- ASSIGNMENT 1 -
Copy out the chart analysis data listing word for word, starting at its first line and stopping after the line with "Reading left to right, transcribe", including that line.

Ball says that experience coming out to his mother percolated in his head for 25 years, and after a quarter of a century, he felt it was finally time to get it out on paper.
Given how closely he was drawing from his life, Ball admits there were “painful moments” in the writing process.
“I cried when I wrote it and I cried when I saw the editor’s first assembly after we had shot it. So, yeah, it’s painful. But what’s a little pain?
“I think it’s something I needed to do. I needed to express all that. You never really fully recover from something like that, but you learn how to live with it and how to peacefully coexist.
“When you have trauma and grief in your life, you just have to make room for it because it’s going to be there sporadically throughout life.”
One of the most moving scenes in Uncle Frank is inspired by that moment Ball mentions earlier, of coming out to his mother. In the film version, Bettany’s Frank comes out to his mother, played by Margo Martindale, and it’s a redemptive, restorative and deeply heartfelt exchange.

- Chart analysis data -
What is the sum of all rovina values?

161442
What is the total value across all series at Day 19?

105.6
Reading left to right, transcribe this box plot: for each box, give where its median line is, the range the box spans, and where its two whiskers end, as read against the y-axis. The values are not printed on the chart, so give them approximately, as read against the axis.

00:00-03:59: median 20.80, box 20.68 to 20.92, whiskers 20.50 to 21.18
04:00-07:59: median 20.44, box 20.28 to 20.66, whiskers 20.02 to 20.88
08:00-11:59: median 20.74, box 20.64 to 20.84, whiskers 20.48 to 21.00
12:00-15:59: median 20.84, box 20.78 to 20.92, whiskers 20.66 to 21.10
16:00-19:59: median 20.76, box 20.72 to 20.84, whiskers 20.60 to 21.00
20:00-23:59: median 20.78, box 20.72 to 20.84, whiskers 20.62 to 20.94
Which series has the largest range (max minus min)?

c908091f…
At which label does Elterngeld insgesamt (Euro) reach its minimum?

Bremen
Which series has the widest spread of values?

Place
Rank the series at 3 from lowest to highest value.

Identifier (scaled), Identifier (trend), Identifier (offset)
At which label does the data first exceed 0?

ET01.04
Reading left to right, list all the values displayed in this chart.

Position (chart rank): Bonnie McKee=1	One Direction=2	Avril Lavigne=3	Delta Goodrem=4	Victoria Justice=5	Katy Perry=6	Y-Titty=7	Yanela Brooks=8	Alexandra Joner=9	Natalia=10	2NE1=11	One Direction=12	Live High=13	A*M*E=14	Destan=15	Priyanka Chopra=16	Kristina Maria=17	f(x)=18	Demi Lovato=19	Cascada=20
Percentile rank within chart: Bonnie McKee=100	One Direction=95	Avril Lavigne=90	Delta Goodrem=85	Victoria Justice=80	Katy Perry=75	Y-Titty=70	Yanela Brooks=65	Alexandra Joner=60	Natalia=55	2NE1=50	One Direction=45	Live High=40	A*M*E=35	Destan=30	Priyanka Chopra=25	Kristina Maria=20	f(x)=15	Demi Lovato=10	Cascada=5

- ASSIGNMENT 2 -
In the passage about Ball's coming-out story, reproduce the section from "Ball says that" to "the writing process.", swapping "percolated" for "simmered".

- EXERCISE SOLUTION 1 -
What is the sum of all rovina values?

161442
What is the total value across all series at Day 19?

105.6
Reading left to right, transcribe this box plot: for each box, give where its median line is, the range the box spans, and where its two whiskers end, as read against the y-axis. The values are not printed on the chart, so give them approximately, as read against the axis.

- EXERCISE SOLUTION 2 -
Ball says that experience coming out to his mother simmered in his head for 25 years, and after a quarter of a century, he felt it was finally time to get it out on paper.
Given how closely he was drawing from his life, Ball admits there were “painful moments” in the writing process.